One key aspect of UnifyFS is the idea of “laminating” a file. After a file is laminated, it becomes “set in stone,” and its data is accessible across all the nodes. Laminated files are permanently read-only and cannot be further modified, except for being renamed or deleted. If the application process group fails before a file has been laminated, UnifyFS may delete the file.

A typical use case is to laminate application checkpoint files after they have been successfully written. To laminate a file, an application can simply call chmod() to remove all the write bits, after its write phase is completed. When write bits of a file are all canceled, UnifyFS will internally laminate the file. A typical checkpoint will look like:

fd = open("checkpoint1.chk", O_WRONLY)
write(fd, <checkpoint data>, <len>)
chmod("checkpoint1.chk", 0444)

Future versions of UnifyFS may support different laminate semantics, such as laminate on close() or laminate via an explicit API call.

We define the laminated consistency model to enable certain optimizations while supporting the perceived requirements of application checkpoints. Since remote processes are not permitted to read arbitrary bytes of a file until its lamination, UnifyFS can buffer all data and metadata of the file locally (instead of exchanging indexing information between compute nodes) before the lamination occurs. Also, since file contents cannot change after lamination, aggressive caching may be used during the read phase with minimal locking. Further, since a file may be lost on application failure unless laminated, data redundancy schemes can be delayed until lamination.

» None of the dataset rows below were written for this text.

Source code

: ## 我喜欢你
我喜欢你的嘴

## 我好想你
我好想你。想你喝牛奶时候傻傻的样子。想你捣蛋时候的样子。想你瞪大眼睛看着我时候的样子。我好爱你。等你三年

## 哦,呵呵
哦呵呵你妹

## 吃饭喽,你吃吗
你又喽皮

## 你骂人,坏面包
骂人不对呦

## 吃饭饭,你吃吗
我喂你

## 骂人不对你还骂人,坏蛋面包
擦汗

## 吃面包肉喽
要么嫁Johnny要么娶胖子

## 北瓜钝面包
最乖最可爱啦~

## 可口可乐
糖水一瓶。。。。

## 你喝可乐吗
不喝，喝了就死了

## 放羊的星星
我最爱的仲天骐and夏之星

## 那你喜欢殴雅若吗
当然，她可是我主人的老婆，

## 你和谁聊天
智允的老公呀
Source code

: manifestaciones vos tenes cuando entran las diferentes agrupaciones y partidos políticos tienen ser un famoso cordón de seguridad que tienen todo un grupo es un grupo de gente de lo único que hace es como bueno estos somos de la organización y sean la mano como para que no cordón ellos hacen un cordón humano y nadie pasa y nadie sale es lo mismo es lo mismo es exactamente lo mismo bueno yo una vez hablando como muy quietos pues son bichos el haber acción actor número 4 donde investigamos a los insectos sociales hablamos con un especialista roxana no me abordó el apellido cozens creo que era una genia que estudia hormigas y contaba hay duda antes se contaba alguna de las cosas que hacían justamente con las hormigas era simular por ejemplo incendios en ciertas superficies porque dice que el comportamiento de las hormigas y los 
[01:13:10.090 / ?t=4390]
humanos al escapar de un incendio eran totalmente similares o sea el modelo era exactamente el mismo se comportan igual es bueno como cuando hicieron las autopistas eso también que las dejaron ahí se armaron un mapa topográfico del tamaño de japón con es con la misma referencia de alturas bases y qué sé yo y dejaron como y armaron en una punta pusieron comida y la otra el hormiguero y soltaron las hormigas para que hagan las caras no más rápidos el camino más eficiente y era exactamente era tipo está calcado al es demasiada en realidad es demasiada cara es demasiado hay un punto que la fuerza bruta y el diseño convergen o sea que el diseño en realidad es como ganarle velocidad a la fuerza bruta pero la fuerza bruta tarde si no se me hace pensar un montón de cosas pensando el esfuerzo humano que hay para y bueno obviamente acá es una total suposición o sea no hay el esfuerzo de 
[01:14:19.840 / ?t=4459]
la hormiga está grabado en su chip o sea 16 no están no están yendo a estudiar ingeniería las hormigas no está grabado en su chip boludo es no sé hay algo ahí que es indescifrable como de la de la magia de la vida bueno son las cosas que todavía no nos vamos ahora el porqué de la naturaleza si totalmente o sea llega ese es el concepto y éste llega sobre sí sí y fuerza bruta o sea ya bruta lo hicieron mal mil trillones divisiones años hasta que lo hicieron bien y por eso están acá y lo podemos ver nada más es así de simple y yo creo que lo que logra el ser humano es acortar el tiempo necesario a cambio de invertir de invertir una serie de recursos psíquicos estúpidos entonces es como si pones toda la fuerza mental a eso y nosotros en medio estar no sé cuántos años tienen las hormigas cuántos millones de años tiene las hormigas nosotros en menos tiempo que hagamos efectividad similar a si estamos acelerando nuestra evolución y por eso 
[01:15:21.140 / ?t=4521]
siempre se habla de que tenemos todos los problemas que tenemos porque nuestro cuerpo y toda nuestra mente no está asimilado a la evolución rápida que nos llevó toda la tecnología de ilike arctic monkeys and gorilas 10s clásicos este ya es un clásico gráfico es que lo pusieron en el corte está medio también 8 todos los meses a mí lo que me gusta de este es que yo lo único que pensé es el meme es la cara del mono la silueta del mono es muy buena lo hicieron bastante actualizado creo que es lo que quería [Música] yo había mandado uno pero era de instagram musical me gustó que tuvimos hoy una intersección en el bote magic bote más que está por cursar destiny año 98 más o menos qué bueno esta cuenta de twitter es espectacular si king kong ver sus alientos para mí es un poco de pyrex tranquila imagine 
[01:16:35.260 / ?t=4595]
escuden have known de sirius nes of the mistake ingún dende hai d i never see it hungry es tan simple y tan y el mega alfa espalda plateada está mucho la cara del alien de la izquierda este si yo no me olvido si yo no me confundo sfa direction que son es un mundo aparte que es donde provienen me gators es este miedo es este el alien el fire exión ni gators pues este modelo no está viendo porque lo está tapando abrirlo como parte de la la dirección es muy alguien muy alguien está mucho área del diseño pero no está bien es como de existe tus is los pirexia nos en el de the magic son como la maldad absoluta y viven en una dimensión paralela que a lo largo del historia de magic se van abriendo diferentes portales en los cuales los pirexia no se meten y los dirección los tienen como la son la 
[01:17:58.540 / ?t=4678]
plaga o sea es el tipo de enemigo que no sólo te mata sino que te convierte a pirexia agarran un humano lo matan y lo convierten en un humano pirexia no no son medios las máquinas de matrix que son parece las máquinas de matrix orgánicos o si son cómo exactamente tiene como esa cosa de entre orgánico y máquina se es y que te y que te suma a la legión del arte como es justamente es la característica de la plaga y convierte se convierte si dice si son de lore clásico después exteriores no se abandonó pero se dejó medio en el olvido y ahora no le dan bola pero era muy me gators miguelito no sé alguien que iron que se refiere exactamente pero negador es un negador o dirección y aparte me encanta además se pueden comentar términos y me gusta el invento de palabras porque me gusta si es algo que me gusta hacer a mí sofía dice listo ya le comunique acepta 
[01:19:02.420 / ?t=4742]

The following lists summarize available application I/O operations according to our consistency model.

Behavior before lamination (write phase):

  • open/close: A process may open/close a file multiple times.
  • write: A process may write to any part of a file. If two processes write to the same location, the value is undefined.
  • read: A process may read bytes it has written. Reading other bytes is invalid.
  • rename: A process may rename a file.
  • truncate: A process may truncate a file.
  • unlink: A process may delete a file.

Behavior after lamination (read phase):

  • open/close: A process may open/close a file multiple times.
  • write: All writes are invalid.
  • read: A process may read any byte in the file.
  • rename: A process may rename a file.
  • truncate: Truncation is invalid (considered to be a write operation).
  • unlink: A process may delete a file.

File System Behavior

The additional behavior of UnifyFS can be summarized as follows.

  • UnifyFS exists on node local storage only and is not automatically persisted to stable storage like a parallel file system (PFS). When the data needs to be persisted to an external file system, users can use unifyfs utility with its data staging options.
  • UnifyFS also can be coupled with SymphonyFS, high level I/O libraries, or a checkpoint library (VeloC) to move data to PFS periodically.
  • UnifyFS can be used with checkpointing libraries (VeloC) or other I/O libraries to support shared files on burst buffers.
  • UnifyFS starts empty at job start. User job must populate the file system manually or by using unifyfs utility.
  • UnifyFS creates a shared file system namespace across all compute nodes in a job, even if an application process is not running on all compute nodes.
  • UnifyFS survives across multiple application runs within a job.
  • UnifyFS will transparently intercept system level I/O calls of applications and I/O libraries.